私も子供の頃、初詣のついでに沿道(国道134号線)に観戦に行ったことがあります。ちなみに、初めて見に行った時は、今から20数年前の私が小学生ぐらいの時でした。つまり、1987年に日本テレビで生中継するより前の時代です。この当時のテレビ中継は、テレビ東京がダイジェストでやっていた時代です。初詣の行きや帰りに車の中でラジオ中継で聞くのが定番でした。この頃は、沿道の観客も今ほど多くなく、結構のどかな風景だったのを記憶してます。せいぜい、ニューイヤー駅伝並みの沿道でしょうか。なので、1987年以前の箱根駅伝は「日本の正月の一大行事」ではなく、まさに「地元の風物詩」といった風情でした。

また、箱根駅伝は富士山に向かって走る姿が日本人の心の琴線に触れ、「富士山信仰」にも通ずるものがあります。ある意味、地元の人間にとっては箱根駅伝とは、まさに「神事」であります。そして、箱根駅伝の観戦は地元の氏神に対する「公式参拝」に等しい神聖な行為なのかもしれません。おそらく、よその地域では考えられないほど、箱根駅伝はわが地元では大きな地位を占めています。

逆に言うと、わが地元では、箱根駅伝に対する批判は御法度の雰囲気すらあります。つまり、偶像破壊に匹敵する行為を意味するからです。正月にお年始で自宅に訪れる親戚は、必ずと言ってよいほど箱根駅伝を話のネタにして盛り上がります。大抵、初詣に行ったあとに駅伝を観戦してから自宅に寄るので、興奮は尚更です。それだけに、箱根駅伝に対して批判めいた口調をしたら会話に水を差すので、間違いなく“KY”で嫌な奴だと思われるのは必至です。なので、長年箱根駅伝に対して批判的な意見を持つ私は、言いたい事を胸に仕舞い込んで、適当に話を合わせてます。大人になるというのは本当につらいことです(笑)。
 


では、なぜ私が箱根駅伝に対して批判的なのかというと、この駅伝はマラソン&長距離の選手育成に役立っているとは思えないからです。箱根駅伝出身の五輪メダリストは、戦前に日本の植民地だった朝鮮半島出身で、1936年ベルリン五輪で銅メダルを獲得した南昇竜(明治大学)だけです。本来なら、箱根駅伝の主旨はマラソン&長距離ランナーの育成のはずです。しかし、現在は、駅伝のスペシャリストの養成へと変質しています。近年は箱根駅伝は過熱化していることもあり、弊害の方が多々目立ちます。実際に大学の指導者ですら、「箱根駅伝の為だけの箱根駅伝ではあってはならない」と弊害を指摘しているほどですから。現状では、箱根駅伝のみしか通用しない選手を量産しているのに過ぎず、「長距離選手の墓場」と化しています。

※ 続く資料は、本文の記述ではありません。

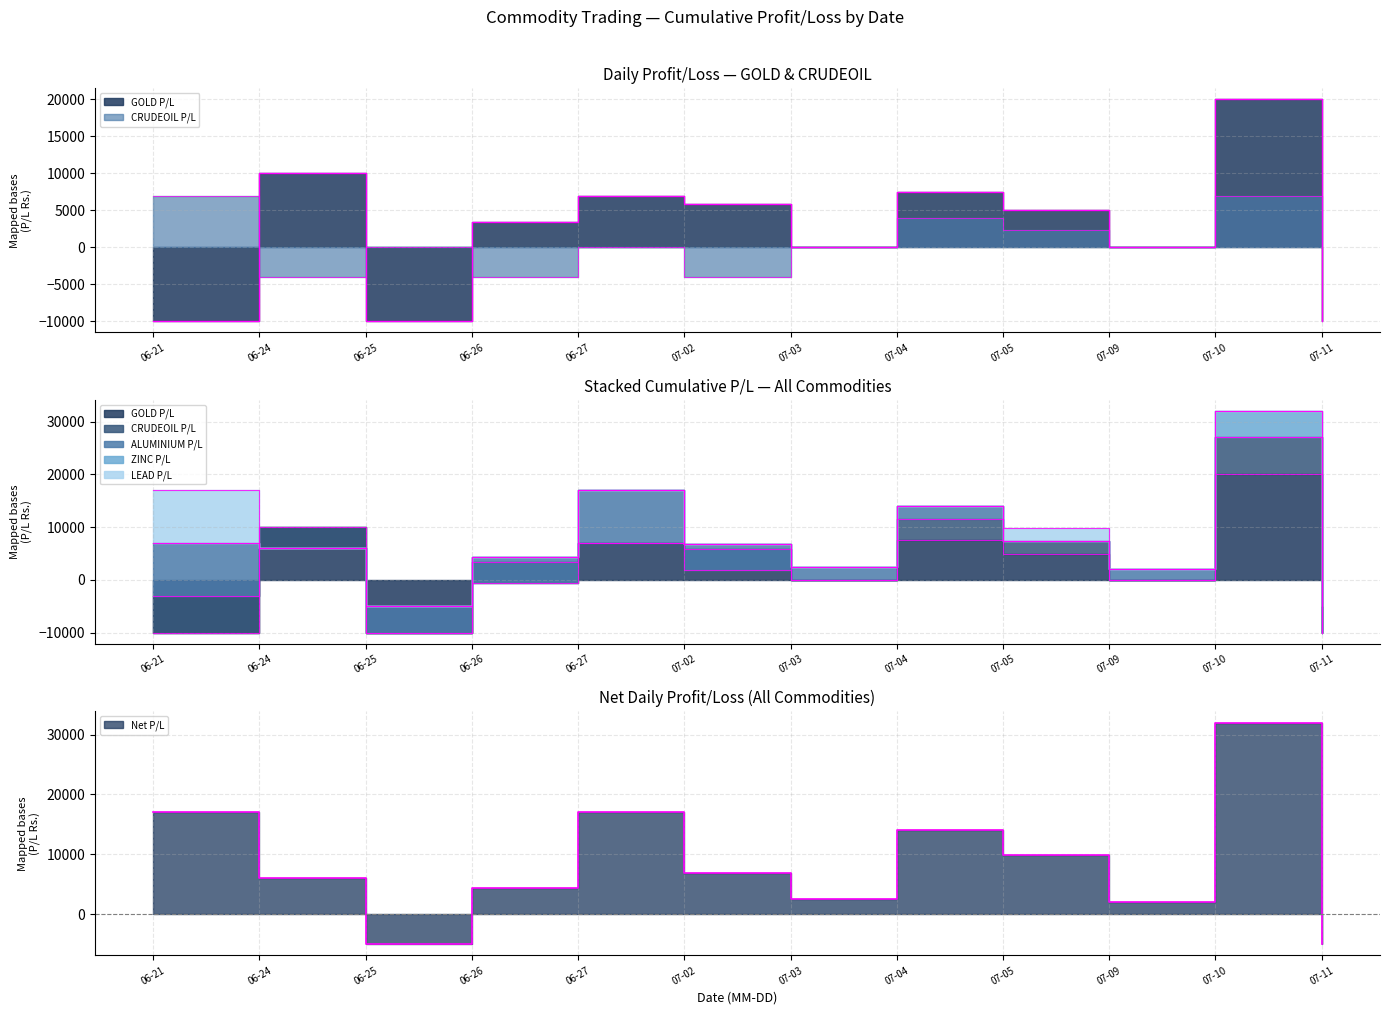

At which category is the sum across all series the highest?

10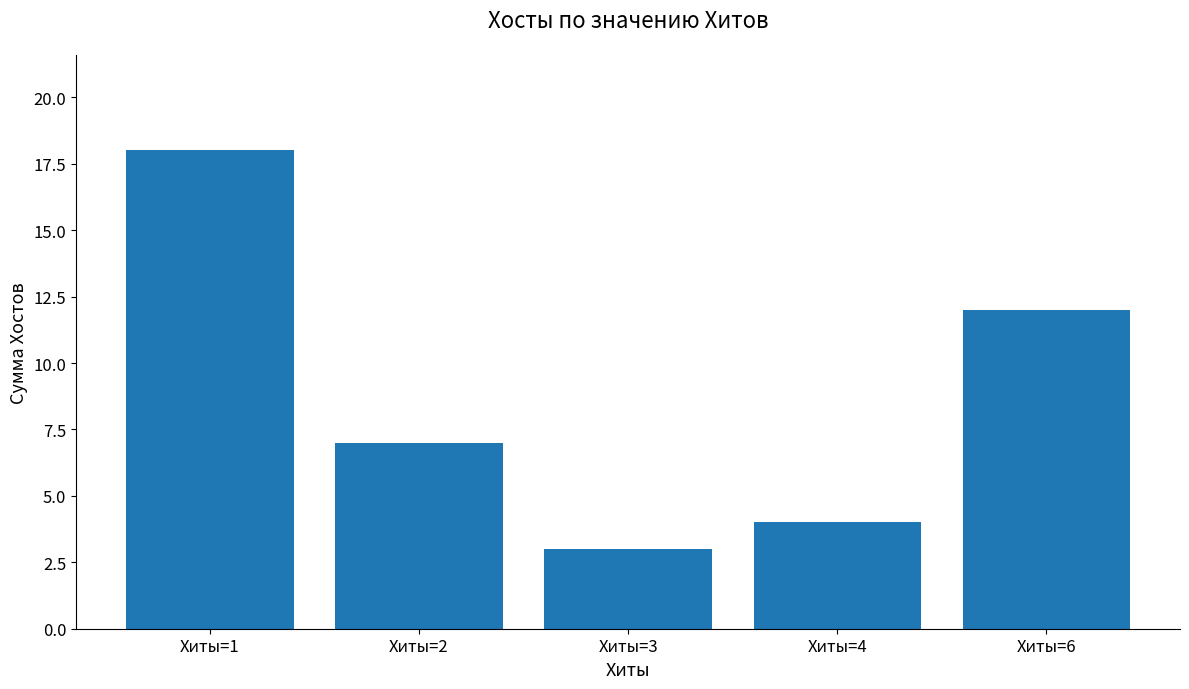

Reading left to right, what are all the values shown in this chart?

18	7	3	4	12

日本人は、先天的にスピードのあるアフリカ人にトラックなど短い距離で対抗するのはかなり厳しいです。なので、彼らに対抗するには、長い距離のマラソンの方が日本人特有の持久力を活かして辛うじて可能です。 ただ、箱根駅伝は全区間の総走行距離が217.9kmと長く、1区間の距離もハーフマラソン並みの約20kmなので、レースが進行するにつれて次第に1人で走る場面が多くなります。これでは、マラソンの勝負所である30km以降の駆け引きが身につかず、競り合う場面を体験する事すらできません。

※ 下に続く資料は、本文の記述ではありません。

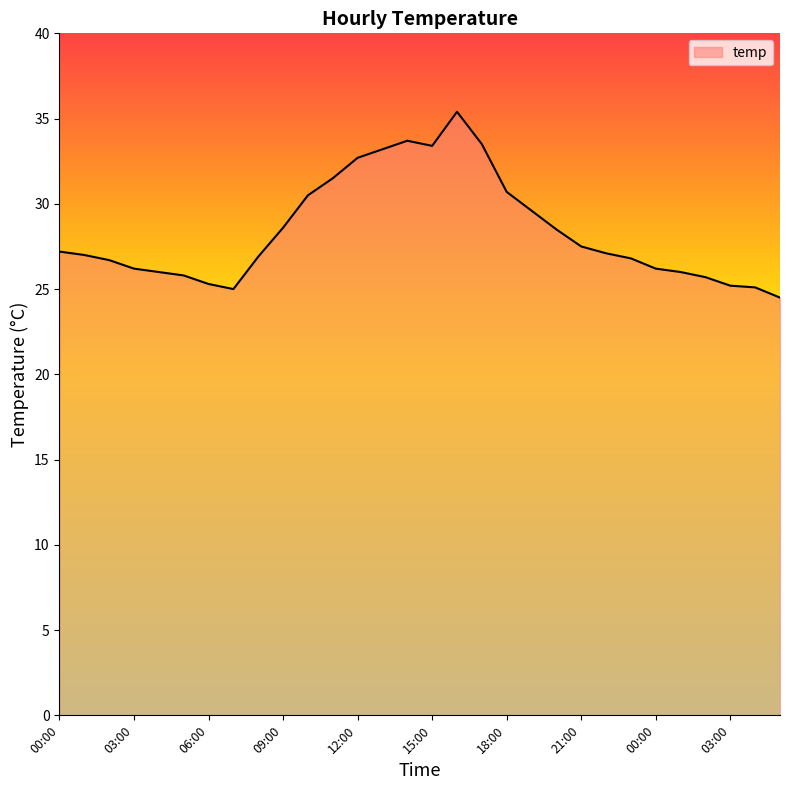

What is the greatest value displayed?

35.4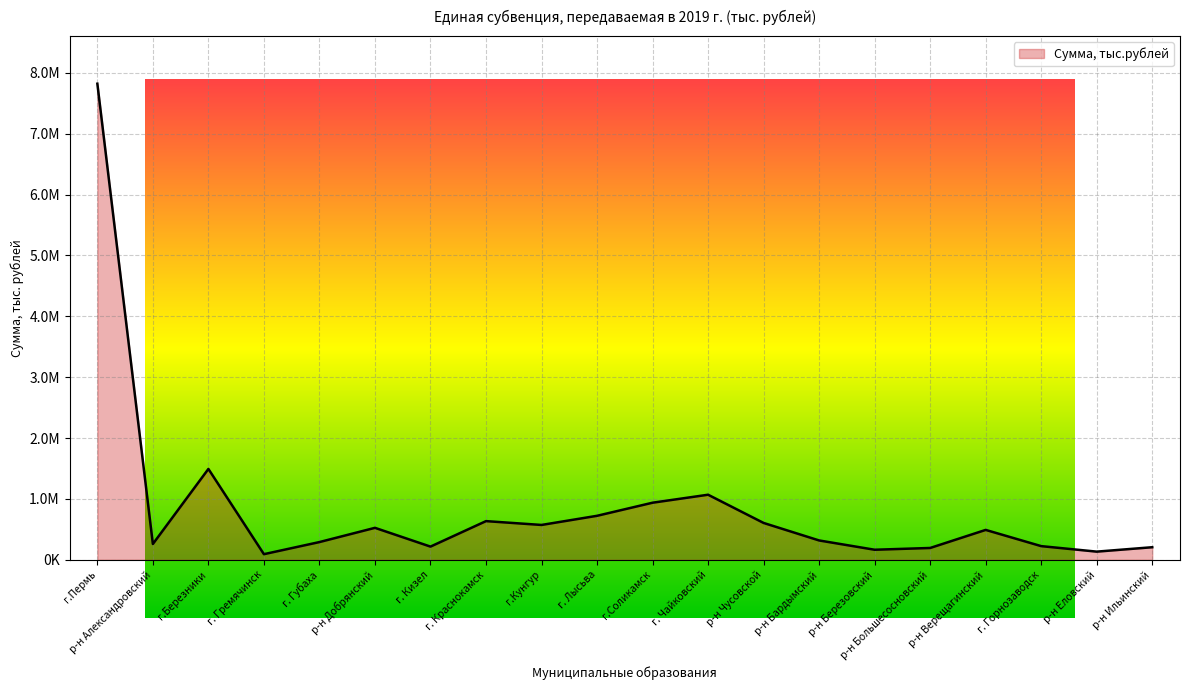

What is the difference between the second highest and minimum values?

1400666.1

つまり、箱根駅伝で求められる走りとは、人に勝つことよりも、決められた距離を設定したタイムで確実に次の走者にタスキを運ぶ安定した走りを重要視されます。アフリカ人に比べてラストスパートでの瞬発力に劣る日本人が、“箱根仕様”の走りにどっぷり浸かると、いざ世界の舞台でマラソンやトラックで戦った時に、急激なアップダウンの揺さぶりに振るい落とされます。もし、終盤まで喰らい付けたとしても、余力が残ってないので今度はラストスパートで完敗は必至です。 世界の同年代の強豪選手は、トラックでスピードを磨き、オフシーズンにクロスカントリーで足腰を鍛えております。あきらかに箱根駅伝の選手は世界の潮流に逆行しており、高速レースに全く対応できないのは自明の理です。

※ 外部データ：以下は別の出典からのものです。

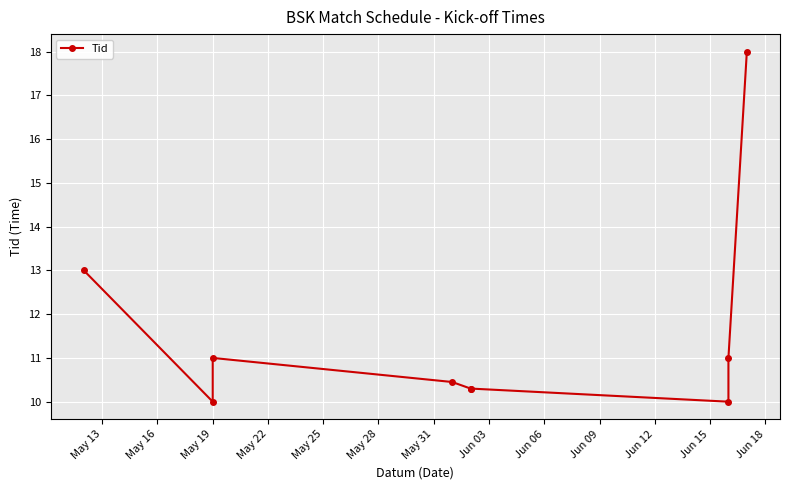

At which label is the value closest to 14?

May 13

そして、日本テレビが生中継した1987年以降、箱根駅伝の視聴率がうなぎ登りになり、過熱化の一途を辿ります。関東ローカルの大会に過ぎない箱根駅伝が、全国大会と勘違いされているのは、大学駅伝の歪な日程(全日本大学駅伝を11月に実施)もありますが、過剰なほどメディアに露出させているのが理由です。かつて、成人の日にNHKで「青年の主張」(のちの青春メッセージ)という番組がありました。あの番組は、今時の若い連中を“健全な若者”として演出することによって、高齢者を安心させる狙いがありましたが、箱根駅伝はまさにその役割を担っています。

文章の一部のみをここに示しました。